Est-ce qu'on marche sur la tête au pays de Voltaire ? C'est la question que pose le député suisse Addor. Ce parlementaire helvétique refuse "que la #Justice française devienne la police mondiale de la pensée". Il écrit son indignation au Ministre de la Justice Jean-Jacques Urvoas, après que le citoyen suisse Alain Jean-Mairet, ait été victime de poursuites et d’une condamnation pénale devant la 17ème Chambre correctionnelle du Tribunal de Grande Instance de Paris. Alain Jean Mairet comparaissait en qualité de rédacteur responsable du site d’informations Riposte Laïque, édité par l'association Riposte Laïque Suisse.

Pourquoi une telle indignation au Parlement Fédéral Suisse ? Tout simplement parce que Jean-Luc Addor assimile cette condamnation d'un citoyen suisse à une véritable déclaration de guerre des juges Français contre la #liberté de la presse Suisse et contre la liberté de la presse en général. Il est vrai que le député Addor est un avocat réputé et redouté en Suisse, tout en assumant un mandat de député au Parlement fédéral.

Les juges ont-ils vocation à vérifier le contenu des articles de presse ?

Dans le très long courrier qu'il vient d'adresser au Ministre Français de la Justice, Jean-Luc Addor démontre que la "condamnation en France d'un citoyen suisse en raison du contenu d’un article écrit par un apostat tunisien et publié depuis la Suisse sur un site d’informations édité par une association ayant son siège en Suisse, fait fi de toute souveraineté territoriale". Le même député Jean-Luc Addor dénonce le motif de cette récente condamnation et conteste le raisonnement des juges Français. Son concitoyen Mairet aurait été sanctionné au motif que les articles diffusés sur ce site seraient accessibles en France

Pour ce député, adepte de la souveraineté suisse et de l'indépendance mondiale de la pensée, cette condamnation, émise par des magistrats parisiens apparaît "comme une véritable révolution dans le domaine de l’application de la loi pénale dans l’espace, qui transforme la Justice française en une sorte de gendarme mondial de la liberté d’expression, pour ne pas dire de police mondiale de la pensée....". On peut être pour ou contre les articles diffusés par Riposte Laïque, mais les limites à la liberté d'expression semblent bien mises à mal, comme le relève le député Addor. D'où cet émoi au parlement suisse, et cette prise de position, alors qu' Alain Jean-Mairet, qui a fait appel de cette condamnation, doit comparaître prochainement devant la Cour d’Appel de Paris.

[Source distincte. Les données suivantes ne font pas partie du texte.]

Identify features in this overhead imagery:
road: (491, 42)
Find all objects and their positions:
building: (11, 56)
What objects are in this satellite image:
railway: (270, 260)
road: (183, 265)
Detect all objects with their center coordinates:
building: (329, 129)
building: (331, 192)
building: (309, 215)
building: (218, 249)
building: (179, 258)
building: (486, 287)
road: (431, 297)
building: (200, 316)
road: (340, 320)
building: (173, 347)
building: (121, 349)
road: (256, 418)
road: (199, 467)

Nous avons contacté, par téléphone, le cabinet du Garde des Sceaux Jean-Jacques Urvoas, afin d'obtenir une réaction du Ministre de la Justice. Embarras évident de notre interlocutrice, qui précise : "Le dossier Alain Jean-Mairet devant être examiné par les juges, nous respectons l'indépendance de ces derniers. Aucun commentaire ne sera fait". Dans une France où le Ministre Urvoas se transforme en "moine-soldat" de l'anti-terrorisme, où beaucoup de citoyens se demandent si nos mesures anti-terrorisme constituent un arsenal législatif adapté , l'intervention du député suisse Addor en faveur de la liberté de la presse, en plein Etat d'urgence, suscite bien des interrogations. Il est vrai que le Parlement Français abrite près de 900 députés et sénateurs. Pas un seul n'a posé cette question !

L'intervention du député suisse Addor semble avoir déstabilisé la Chancellerie, confrontée à de plus en plus de sujets sensibles, dans un certain nombre de départements, où les habitants manifestent contre les migrants, de Calais à cette colère exprimée en Ardèche, département submergé par le chômage et les migrants . Or, ces manifestations sont relayées par le site Suisse Riposte Laïque, ce qui indispose bien des magistrats proches du pouvoir.